NAKED YOGA, Paul Cordsen (1974, 35mm, color, 25 min.) Academy Award nominee: Documentary Short Subject
SHOWMAN, Albert Maysles and David Maysles (1963, 35mm, black-and-white, 52 min.)
Linwood Dunn Theater, 4 p.m.
DOC PROGRAM #2 The afternoon’s second documentary program features two titles that use a semi-documentary approach to convey stories of World War II rumor-mongering and the cultural conflict faced by a young Navajo boy.

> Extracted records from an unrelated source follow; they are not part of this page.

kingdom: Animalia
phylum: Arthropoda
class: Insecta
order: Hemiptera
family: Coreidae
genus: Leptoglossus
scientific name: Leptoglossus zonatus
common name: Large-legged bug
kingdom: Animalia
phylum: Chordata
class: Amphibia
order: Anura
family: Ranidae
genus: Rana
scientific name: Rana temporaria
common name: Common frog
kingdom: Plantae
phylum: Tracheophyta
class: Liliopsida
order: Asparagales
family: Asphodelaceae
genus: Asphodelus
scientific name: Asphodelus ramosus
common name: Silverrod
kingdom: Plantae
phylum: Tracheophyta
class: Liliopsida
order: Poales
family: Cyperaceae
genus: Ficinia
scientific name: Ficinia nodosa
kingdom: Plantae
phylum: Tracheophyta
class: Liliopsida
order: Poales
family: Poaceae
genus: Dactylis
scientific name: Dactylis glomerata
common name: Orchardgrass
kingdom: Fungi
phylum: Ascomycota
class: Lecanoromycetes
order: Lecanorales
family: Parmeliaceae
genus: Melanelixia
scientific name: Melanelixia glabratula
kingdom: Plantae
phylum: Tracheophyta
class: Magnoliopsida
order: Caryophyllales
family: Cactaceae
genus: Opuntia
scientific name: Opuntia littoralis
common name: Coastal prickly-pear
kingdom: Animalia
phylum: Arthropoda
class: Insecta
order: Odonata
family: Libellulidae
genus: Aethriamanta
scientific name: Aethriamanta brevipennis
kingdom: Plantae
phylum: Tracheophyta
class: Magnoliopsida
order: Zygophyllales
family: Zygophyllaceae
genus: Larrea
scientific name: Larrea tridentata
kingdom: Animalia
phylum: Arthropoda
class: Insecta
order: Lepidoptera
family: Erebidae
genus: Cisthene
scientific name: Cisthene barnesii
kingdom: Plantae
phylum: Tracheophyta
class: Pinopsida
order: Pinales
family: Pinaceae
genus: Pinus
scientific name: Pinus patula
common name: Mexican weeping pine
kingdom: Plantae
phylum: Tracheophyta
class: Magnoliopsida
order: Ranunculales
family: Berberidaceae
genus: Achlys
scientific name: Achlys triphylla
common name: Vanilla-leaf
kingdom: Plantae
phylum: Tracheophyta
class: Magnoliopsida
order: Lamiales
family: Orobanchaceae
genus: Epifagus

MR. BLABBERMOUTH!, Basil Wrangell (1942, 35mm, black-and-white, 19 min.) Academy Award nominee: Documentary Short Subject
NAVAJO, Norman Foster (1952, 35mm, black-and-white, 70 min.) Academy Award nominee: Documentary Feature; Black-and-White Cinematography
SATURDAY, SEPTEMBER 29
Linwood Dunn Theater, 7:30 p.m.
SPIDER BABY (1968, 35mm, black-and-white, 81 min.) World premiere of the Academy Film Archive’s new restoration from the original negative, with special guest writer-director Jack Hill.
Filmed in 1964 but not released theatrically until 1968, this cult classic marked the solo directorial debut of Hill. The eerie story follows three siblings suffering from a rare genetic disorder that causes them to regress to a primal state of being and act out with savage, incestuous and animalistic behavior.
Linwood Dunn Theater, 9:30 p.m.
CARNIVAL OF SOULS (1962, 35mm, black-and-white, 78 min.) World premiere of the Academy Film Archive’s new restoration from the original negative.
Director Herk Harvey’s only feature film was made on a tiny budget with a crew largely composed of industrial filmmakers from Lawrence, Kansas. Filled with evocative images, the film tells the story of a young woman who seemingly survives a car crash but is haunted by a ghostly figure that is somehow connected to an abandoned carnival pavilion.